As the global community marks World AIDS Day on December 1, advocates and policy experts welcome the promise by the incoming Obama administration to put sound scientific evidence at the forefront of the U.S. global AIDS program (PEPFAR). President-elect Obama’s campaign Web site states that the “first priority is…to ensure that best practices—not ideology—… drive funding for HIV/AIDS programs.” And indeed, both the new administration and the incoming Congress will have opportunities next year to do just that.
In August 2008, the U.S. government reauthorized the PEPFAR program, committing $39 billion over five years to the global fight against HIV. The new PEPFAR law features many improvements over the law that guided the program’s first five years; however, it, too, falls short in terms of HIV prevention policy.
What PEPFAR will actually look like on the ground later next year will depend largely on the new administration. In 2009, the incoming administration will develop a plan to implement the reauthorized PEPFAR that could remedy or at least mitigate some of the law’s shortcomings. It will make a host of crucial decisions, from how best to prevent the sexual transmission of HIV to how to better integrate HIV prevention and reproductive health services.

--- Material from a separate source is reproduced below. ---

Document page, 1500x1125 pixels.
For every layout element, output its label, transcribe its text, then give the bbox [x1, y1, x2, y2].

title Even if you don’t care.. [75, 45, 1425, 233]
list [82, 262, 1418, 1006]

Backed by a growing body of evidence, policies at the global level already recognize the importance of linkages between HIV and reproductive health services. But the United States remains a major obstacle to effective integration, and the PEPFAR law is silent on the importance of linkages. That the U.S. government has failed to join and actively support the global integration consensus is exacerbated by the erosion of U.S. support for international family planning programs.
The issue of better integrating HIV and reproductive health services is especially important in countries with high rates of HIV infection, which often are impoverished and have poor health infrastructures. It makes eminent sense to offer women the services they need—whether related to HIV or to reproductive health—in settings they already frequent. For instance, PEPFAR should pay for HIV testing, counseling and referral at sites that women already visit regularly to obtain family planning services. In turn, women should be able to obtain contraceptives to avert pregnancies they themselves don’t want at sites they already visit to receive HIV services.
Embracing proven interventions that promote HIV–reproductive health service linkages, along with promoting needed increases in international family planning assistance, would allow the United States to begin reclaiming its role as a leader in international sexual and reproductive health.